While CLCA with ONE CVRs is algebraically equivalent to BPA, the perfor-
mance of a given statistical test will be different for the two formulations.

Transforming the assorter into an overstatement assorter using the ONEAudit transformation, then testing whether 
the mean of the resulting population is ≤ 1/2 using the ALPHA test martingale with the
truncated shrinkage estimator of [22] with d = 10 and η between 0.505 and 0.55
performed comparably to—but slightly worse than—using ALPHA on the raw
assorter values for the same d and η, and within 4.8% of the overall performance
of the best-performing method.

“ALPHA on the raw assorter values” I think is regular BPA. “Transforming the assorter into an overstatement assorter” is ONEAUDIT I think, but using Alpha instead of Betting? This paper came out at the same time as COBRA.

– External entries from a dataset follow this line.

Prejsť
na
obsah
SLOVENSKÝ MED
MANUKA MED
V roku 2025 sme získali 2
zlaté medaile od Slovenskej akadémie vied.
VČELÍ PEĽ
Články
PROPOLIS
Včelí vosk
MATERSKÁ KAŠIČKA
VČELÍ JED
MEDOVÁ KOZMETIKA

If ONEAUDIT is better than current BPA, perhaps can unify all 3 (comparison, polling, oneaudit) into a single workflow?? The main difference is preparing the contest with strata.

Unclear about using phantoms with ONEAUDIT non-cvr strata. Perhaps it only appears if the MVR is missing?

Unclear about using nostyle with ONEAUDIT.